Spinal Injury of Baby Leads to Debate about Merits of Paediatric Chiropractic

11th December 2013

Chriopractic has become an increasingly popular alternative therapy for many suffering from long term back pain and other such related issues. Despite this widespread application of the practice, chiropractic remains a controversial practice in medical circles, with questions raised about the scientific merit of the treatment and its effectiveness. A recent mishap in which a chiropractor was accused of breaking a baby's neck has brought into sharp focus many of the long standing issues surrounding chiropractic treatment, particularly in the care of young children.

The child in question was a four month old baby who had sought chiropractic treatment for an abnormality of the neck known as torticollis. The treatment resulted in a fracture of the vertebra, and the child was reportedly lucky to have avoided lasting injury. The vertebrae encase the spinal cord, and had the injury been a few millimetres towards the spinal column, a serious neurological impairment and/or paralysis could easily have been caused.

The lack of scientific evidence to support the use of chiropractic in infants has proven to be a major issue in the past, and this incident has brought the question of whether chiropractors should be allowed to carry out treatments for which there is no scientific basis, and which can potentially lead to injury. The practitioner in this particular incident was allows to continue their practice provided that they received professional education from an expert in the field of childhood chiropractic. This conclusion to the incident was met with some dissatisfaction from the paediatrician responsible for the care of the affected infant, Dr Pappas.

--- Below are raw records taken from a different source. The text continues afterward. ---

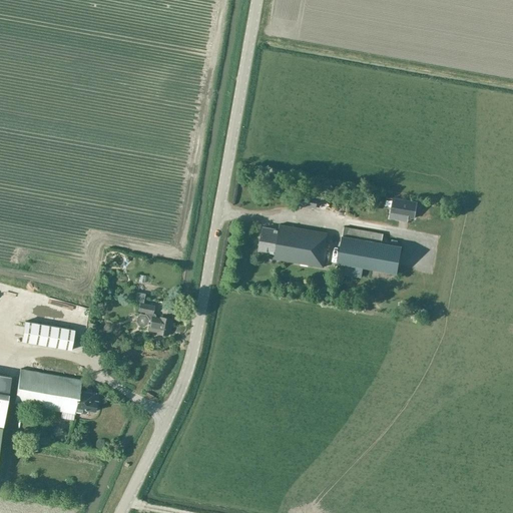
[(316,208),(318,197),(299,193),(297,204),(316,208)]
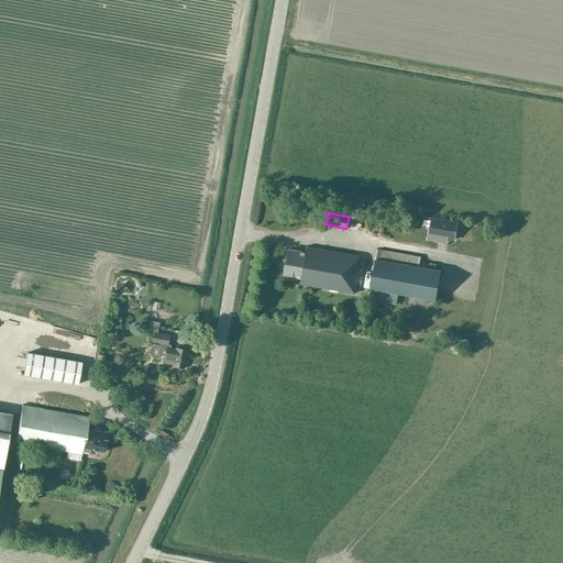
[(431,218),(427,239),(438,241),(439,233),(449,235),(448,239),(451,239),(454,221),(431,218)]
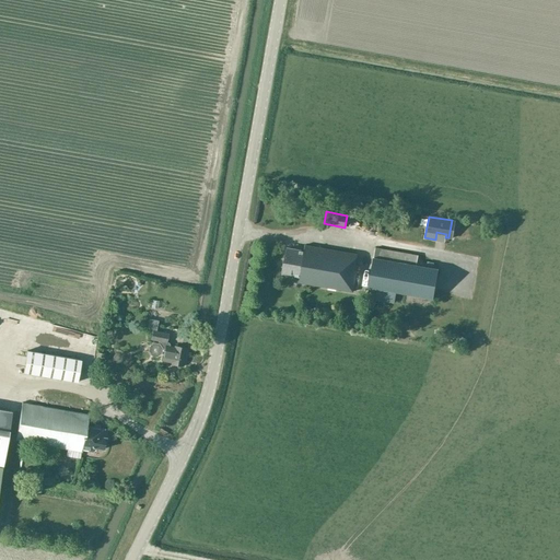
[(291,276),(300,278),(299,283),(353,293),(358,266),(356,265),(358,255),(305,245),(304,251),(287,248),(282,275),(286,275),(286,277),(291,278),(291,276)]
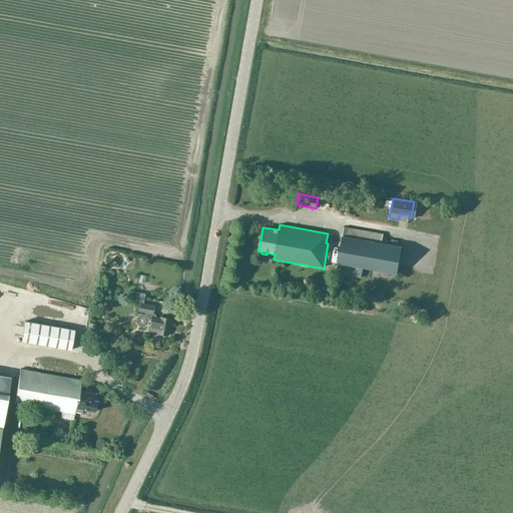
[(343,226),(337,264),(397,275),(402,246),(382,242),(383,233),(343,226)]
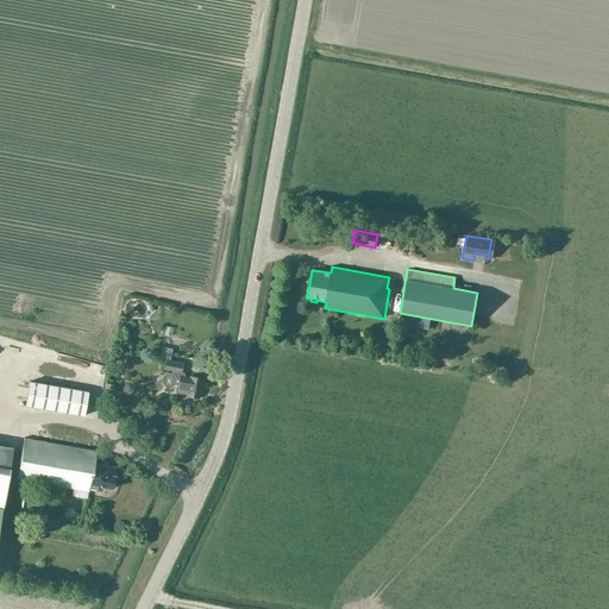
[(161,358),(158,366),(164,368),(164,370),(173,371),(171,374),(168,372),(162,376),(162,382),(164,387),(170,388),(175,384),(179,385),(176,393),(187,395),(193,396),(199,397),(202,380),(196,378),(184,376),(184,375),(183,372),(181,372),(182,363),(161,358)]
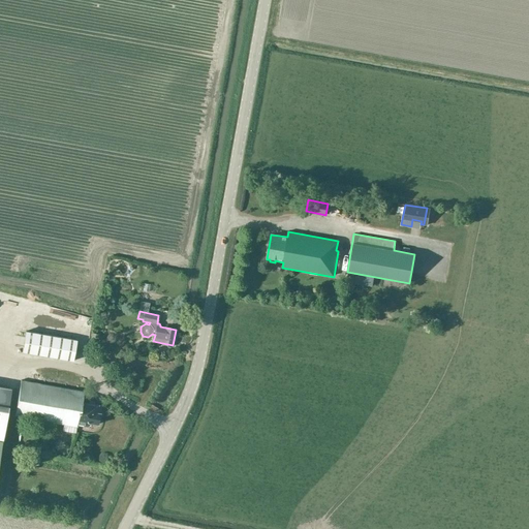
[(73,361),(76,341),(26,332),(22,352),(73,361)]
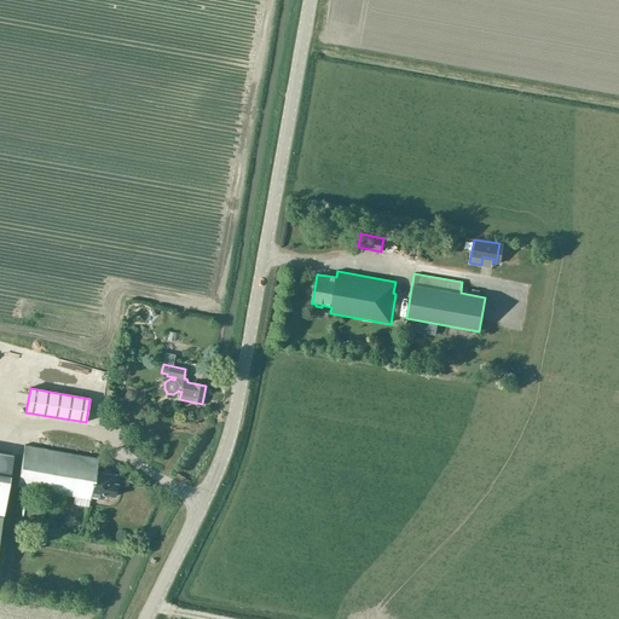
[(106,401),(115,403),(117,392),(109,391),(106,401)]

This is far from an isolated incident as evidenced by a review published in 2007 which documented a number of injuries following chiropractic manipulations in children. These included adverse events as serious as bleeding within the brain and paralysis. The lack of evidence for the medical advantages of spinal manipulations in children, coupled with the examples of serious injury, have caused the question of paediatric chiropractic to be raised more seriously.